I had my fingers crossed while reading this story, that Charles would drop his ‘Greenie’ squawking (though I love trees and wildlife more than people most of the time), and that Truss would truly rule as the Rightest she claims to be and start by closing the borders.
But then, I looked up the meaning of “The Caravan of Light”, and found it meant that probably 100,000 Syrians were gathering in Turkey — which is in the European Union, God help us! — and thus firmly in the open door to the rest of Europe, and that means lovely England will be first in their sights. If Chuckie and Liz don’t close their border, now (!) and firmly, all of Europe will eventually be dragged down the Moslem sinkhole.
But who are we to lecture Britannia when we are in exactly the same mess, with no end in sight.
Turkey — which is in the European Union
And since when is Türkey in the European Union please? Because we, me and Recip-bey, did not note such important event.
probably 100,000 Syrians were gathering in Turkey
Most of them are Syrian Turkomans, Suriye Türkmenleri, who lost their families and homes in the North of the so-called Syria, because the cowardish West has not stopped al-Assad and not denied him to bomb and poison with chlore Halep, Idlib and other Türkish (and not “Arabian”) regions of former Suriye (which itself was created by the British and French occupation forces without any regard to ethnical and religious specifics of Levant).

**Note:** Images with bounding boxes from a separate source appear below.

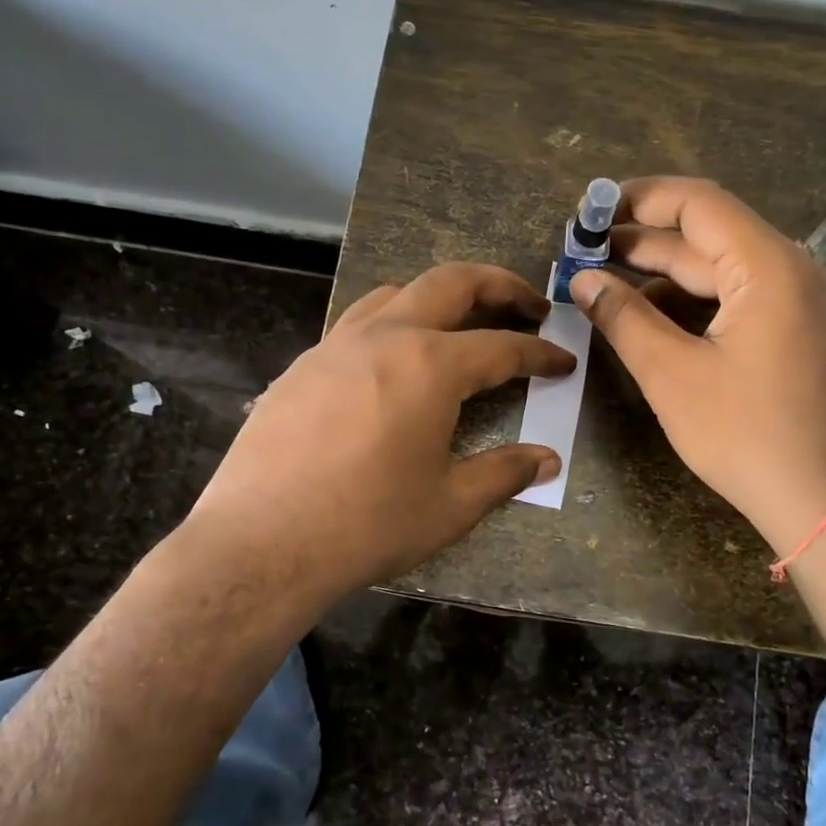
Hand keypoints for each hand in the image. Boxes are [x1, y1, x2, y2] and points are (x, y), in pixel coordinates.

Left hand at [182, 263, 573, 607]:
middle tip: (528, 304)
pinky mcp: (302, 366)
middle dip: (499, 286)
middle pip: (451, 283)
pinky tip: (391, 364)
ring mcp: (336, 346)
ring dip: (438, 297)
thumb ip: (503, 473)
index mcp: (431, 366)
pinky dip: (389, 325)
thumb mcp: (449, 504)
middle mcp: (385, 337)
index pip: (502, 347)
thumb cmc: (368, 524)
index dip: (539, 353)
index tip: (563, 362)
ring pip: (396, 293)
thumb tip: (547, 460)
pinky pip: (355, 325)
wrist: (263, 542)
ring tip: (459, 323)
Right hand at [570, 177, 825, 554]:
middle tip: (586, 252)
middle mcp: (799, 273)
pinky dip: (700, 305)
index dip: (640, 199)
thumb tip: (583, 280)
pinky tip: (659, 322)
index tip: (592, 210)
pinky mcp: (809, 337)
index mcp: (771, 268)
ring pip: (728, 273)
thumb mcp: (672, 375)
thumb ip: (624, 318)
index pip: (700, 204)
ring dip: (670, 277)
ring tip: (611, 289)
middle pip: (713, 238)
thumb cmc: (747, 436)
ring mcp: (810, 306)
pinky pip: (747, 302)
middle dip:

Turkey is not in the European Union, but it may as well be as it has been able to blackmail Europe for years with migrants as a weapon. Also, them not being in the EU has not stopped millions of them from flocking to Germany, Switzerland, France and other wealthy countries
Sadly this piece is already looking overly optimistic. Liz Truss has publicly doubled down on immigration as the ‘engine of growth’ and wants much more of it, perhaps via a ‘freedom of movement deal with India (population eight hundred million to a billion). There is no chance whatever now that she will crackdown on the cross-channel slow-roll Islamic invasion overrunning out South Coast. But that is small potatoes: Truss and Kwarteng have succeeded in trashing Sterling after just a couple of weeks in office and the economic outlook is now very grim. Brexit was not supposed to lead to a neo-liberal free-for-all .. or was that the plan all along?